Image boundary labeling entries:

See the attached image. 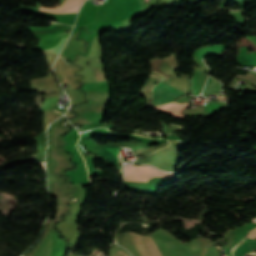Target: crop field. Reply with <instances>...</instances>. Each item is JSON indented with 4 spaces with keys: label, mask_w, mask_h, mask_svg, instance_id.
<instances>
[{
    "label": "crop field",
    "mask_w": 256,
    "mask_h": 256,
    "mask_svg": "<svg viewBox=\"0 0 256 256\" xmlns=\"http://www.w3.org/2000/svg\"><path fill=\"white\" fill-rule=\"evenodd\" d=\"M183 94L185 92L160 82L153 88V105L169 103Z\"/></svg>",
    "instance_id": "crop-field-2"
},
{
    "label": "crop field",
    "mask_w": 256,
    "mask_h": 256,
    "mask_svg": "<svg viewBox=\"0 0 256 256\" xmlns=\"http://www.w3.org/2000/svg\"><path fill=\"white\" fill-rule=\"evenodd\" d=\"M77 0H66L65 3L61 6V7H72L74 5V3ZM79 1V0H78ZM77 1V2H78ZM85 0H80L77 4V2L75 3V5L73 7L75 8H44L41 7V11H47V12H52V13H72V12H77L80 5L84 2Z\"/></svg>",
    "instance_id": "crop-field-3"
},
{
    "label": "crop field",
    "mask_w": 256,
    "mask_h": 256,
    "mask_svg": "<svg viewBox=\"0 0 256 256\" xmlns=\"http://www.w3.org/2000/svg\"><path fill=\"white\" fill-rule=\"evenodd\" d=\"M256 248V240H253L252 237L247 236L245 240L234 249L232 252L233 256H243L251 249Z\"/></svg>",
    "instance_id": "crop-field-4"
},
{
    "label": "crop field",
    "mask_w": 256,
    "mask_h": 256,
    "mask_svg": "<svg viewBox=\"0 0 256 256\" xmlns=\"http://www.w3.org/2000/svg\"><path fill=\"white\" fill-rule=\"evenodd\" d=\"M222 90V85L218 80L213 77H209L203 93L219 92Z\"/></svg>",
    "instance_id": "crop-field-7"
},
{
    "label": "crop field",
    "mask_w": 256,
    "mask_h": 256,
    "mask_svg": "<svg viewBox=\"0 0 256 256\" xmlns=\"http://www.w3.org/2000/svg\"><path fill=\"white\" fill-rule=\"evenodd\" d=\"M118 151H119L118 147L105 146V147H102L98 151L97 154L107 157L109 162L112 163V164H119ZM119 160H120V156H119Z\"/></svg>",
    "instance_id": "crop-field-5"
},
{
    "label": "crop field",
    "mask_w": 256,
    "mask_h": 256,
    "mask_svg": "<svg viewBox=\"0 0 256 256\" xmlns=\"http://www.w3.org/2000/svg\"><path fill=\"white\" fill-rule=\"evenodd\" d=\"M187 106H188L187 103H185V104L171 103V104H166V105H162V106H158V107H154V108L157 110H160V111L170 113L176 117L183 118L179 113H180L181 109H183Z\"/></svg>",
    "instance_id": "crop-field-6"
},
{
    "label": "crop field",
    "mask_w": 256,
    "mask_h": 256,
    "mask_svg": "<svg viewBox=\"0 0 256 256\" xmlns=\"http://www.w3.org/2000/svg\"><path fill=\"white\" fill-rule=\"evenodd\" d=\"M197 77L198 75H194L193 81H192V90L194 95H198L197 85H196Z\"/></svg>",
    "instance_id": "crop-field-9"
},
{
    "label": "crop field",
    "mask_w": 256,
    "mask_h": 256,
    "mask_svg": "<svg viewBox=\"0 0 256 256\" xmlns=\"http://www.w3.org/2000/svg\"><path fill=\"white\" fill-rule=\"evenodd\" d=\"M66 39H67V37L63 38L56 47H54L52 49H49V50H46V51L59 53V51L62 48L63 44L65 43Z\"/></svg>",
    "instance_id": "crop-field-8"
},
{
    "label": "crop field",
    "mask_w": 256,
    "mask_h": 256,
    "mask_svg": "<svg viewBox=\"0 0 256 256\" xmlns=\"http://www.w3.org/2000/svg\"><path fill=\"white\" fill-rule=\"evenodd\" d=\"M60 110H62L61 108H58L57 110H56V112H59Z\"/></svg>",
    "instance_id": "crop-field-10"
},
{
    "label": "crop field",
    "mask_w": 256,
    "mask_h": 256,
    "mask_svg": "<svg viewBox=\"0 0 256 256\" xmlns=\"http://www.w3.org/2000/svg\"><path fill=\"white\" fill-rule=\"evenodd\" d=\"M125 180L147 182L153 177H170L174 174L164 173L150 166L124 165Z\"/></svg>",
    "instance_id": "crop-field-1"
}]
</instances>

Exercise prompt >> Pick out each line in the entries above that contains the string "path", and copy every such line in full.

Complete output >>
    "mask_svg": "<svg viewBox=\"0 0 256 256\" xmlns=\"http://www.w3.org/2000/svg\"><path fill=\"white\" fill-rule=\"evenodd\" d=\"M183 94L185 92L160 82L153 88V105L169 103Z\"/></svg>",
    "mask_svg": "<svg viewBox=\"0 0 256 256\" xmlns=\"http://www.w3.org/2000/svg\"><path fill=\"white\" fill-rule=\"evenodd\" d=\"M77 0H66L65 3L61 6V7H72L74 5V3ZM79 1V0H78ZM77 1V2H78ZM85 0H80L77 4V2L75 3V5L73 7L75 8H44L41 7V11H47V12H52V13H72V12H77L80 5L84 2Z\"/></svg>",
    "mask_svg": "<svg viewBox=\"0 0 256 256\" xmlns=\"http://www.w3.org/2000/svg\"><path fill=\"white\" fill-rule=\"evenodd\" d=\"M256 248V240H253L252 237L247 236L245 240L234 249L232 252L233 256H243L251 249Z\"/></svg>",
    "mask_svg": "<svg viewBox=\"0 0 256 256\" xmlns=\"http://www.w3.org/2000/svg\"><path fill=\"white\" fill-rule=\"evenodd\" d=\"M222 90V85L218 80L213 77H209L203 93L219 92Z\"/></svg>",
    "mask_svg": "<svg viewBox=\"0 0 256 256\" xmlns=\"http://www.w3.org/2000/svg\"><path fill=\"white\" fill-rule=\"evenodd\" d=\"M118 151H119L118 147L105 146V147H102L98 151L97 154L107 157L109 162L112 163V164H119ZM119 160H120V156H119Z\"/></svg>",
    "mask_svg": "<svg viewBox=\"0 0 256 256\" xmlns=\"http://www.w3.org/2000/svg\"><path fill=\"white\" fill-rule=\"evenodd\" d=\"M187 106H188L187 103H185V104L171 103V104H166V105H162V106H158V107H154V108L157 110H160V111L170 113L176 117L183 118L179 113H180L181 109H183Z\"/></svg>",
    "mask_svg": "<svg viewBox=\"0 0 256 256\" xmlns=\"http://www.w3.org/2000/svg\"><path fill=\"white\" fill-rule=\"evenodd\" d=\"M197 77L198 75H194L193 81H192V90L194 95H198L197 85H196Z\"/></svg>",
    "mask_svg": "<svg viewBox=\"0 0 256 256\" xmlns=\"http://www.w3.org/2000/svg\"><path fill=\"white\" fill-rule=\"evenodd\" d=\"M66 39H67V37L63 38L56 47H54L52 49H49V50H46V51L59 53V51L62 48L63 44L65 43Z\"/></svg>",
    "mask_svg": "<svg viewBox=\"0 0 256 256\" xmlns=\"http://www.w3.org/2000/svg\"><path fill=\"white\" fill-rule=\"evenodd\" d=\"M60 110H62L61 108H58L57 110H56V112H59Z\"/></svg>",
    "mask_svg": "<svg viewBox=\"0 0 256 256\" xmlns=\"http://www.w3.org/2000/svg\"><path fill=\"white\" fill-rule=\"evenodd\" d=\"M125 180L147 182L153 177H170L174 174L164 173L150 166L124 165Z\"/></svg>",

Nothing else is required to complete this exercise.